- [Extracted material]
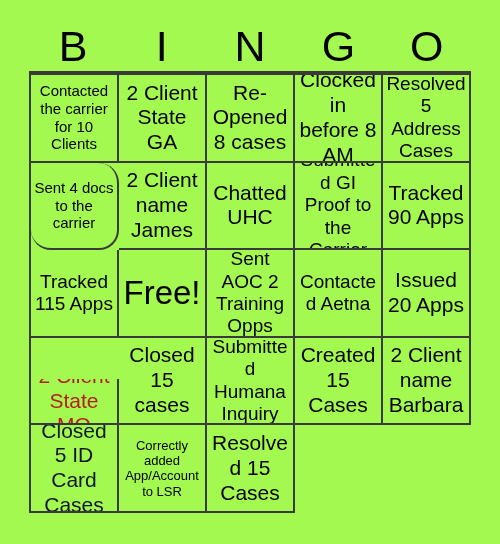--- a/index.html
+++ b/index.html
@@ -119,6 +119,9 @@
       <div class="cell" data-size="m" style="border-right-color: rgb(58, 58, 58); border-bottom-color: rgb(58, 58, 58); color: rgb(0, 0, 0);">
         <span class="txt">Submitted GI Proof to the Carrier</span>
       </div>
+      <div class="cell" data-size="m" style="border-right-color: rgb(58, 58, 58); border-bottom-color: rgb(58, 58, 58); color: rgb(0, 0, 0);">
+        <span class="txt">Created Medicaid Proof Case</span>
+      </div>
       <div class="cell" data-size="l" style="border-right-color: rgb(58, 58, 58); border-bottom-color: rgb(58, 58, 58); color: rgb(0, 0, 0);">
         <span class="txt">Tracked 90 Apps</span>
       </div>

==

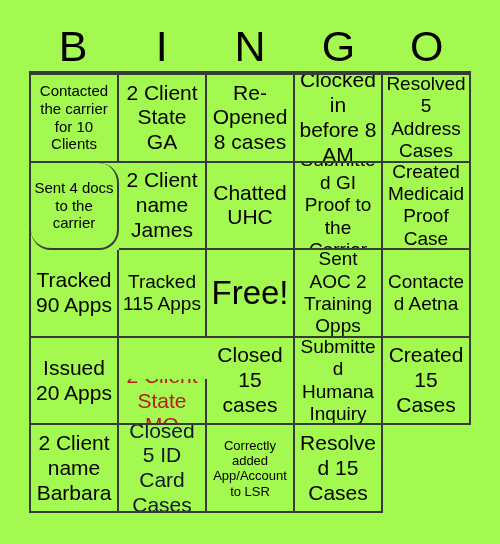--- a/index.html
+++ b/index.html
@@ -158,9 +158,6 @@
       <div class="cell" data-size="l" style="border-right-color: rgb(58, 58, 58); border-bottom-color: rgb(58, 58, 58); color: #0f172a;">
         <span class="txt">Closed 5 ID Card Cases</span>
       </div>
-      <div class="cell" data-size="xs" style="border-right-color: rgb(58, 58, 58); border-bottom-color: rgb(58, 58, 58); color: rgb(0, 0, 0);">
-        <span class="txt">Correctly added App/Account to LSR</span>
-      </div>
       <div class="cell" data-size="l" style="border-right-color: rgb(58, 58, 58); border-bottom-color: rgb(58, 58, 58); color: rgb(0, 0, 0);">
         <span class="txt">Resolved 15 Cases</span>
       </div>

- [Task to complete] Lines from the records above that hold "cell" are the ones to list.

- [Output]
       <div class="cell" data-size="m" style="border-right-color: rgb(58, 58, 58); border-bottom-color: rgb(58, 58, 58); color: rgb(0, 0, 0);">
+      <div class="cell" data-size="m" style="border-right-color: rgb(58, 58, 58); border-bottom-color: rgb(58, 58, 58); color: rgb(0, 0, 0);">
       <div class="cell" data-size="l" style="border-right-color: rgb(58, 58, 58); border-bottom-color: rgb(58, 58, 58); color: rgb(0, 0, 0);">
       <div class="cell" data-size="l" style="border-right-color: rgb(58, 58, 58); border-bottom-color: rgb(58, 58, 58); color: #0f172a;">
-      <div class="cell" data-size="xs" style="border-right-color: rgb(58, 58, 58); border-bottom-color: rgb(58, 58, 58); color: rgb(0, 0, 0);">
       <div class="cell" data-size="l" style="border-right-color: rgb(58, 58, 58); border-bottom-color: rgb(58, 58, 58); color: rgb(0, 0, 0);">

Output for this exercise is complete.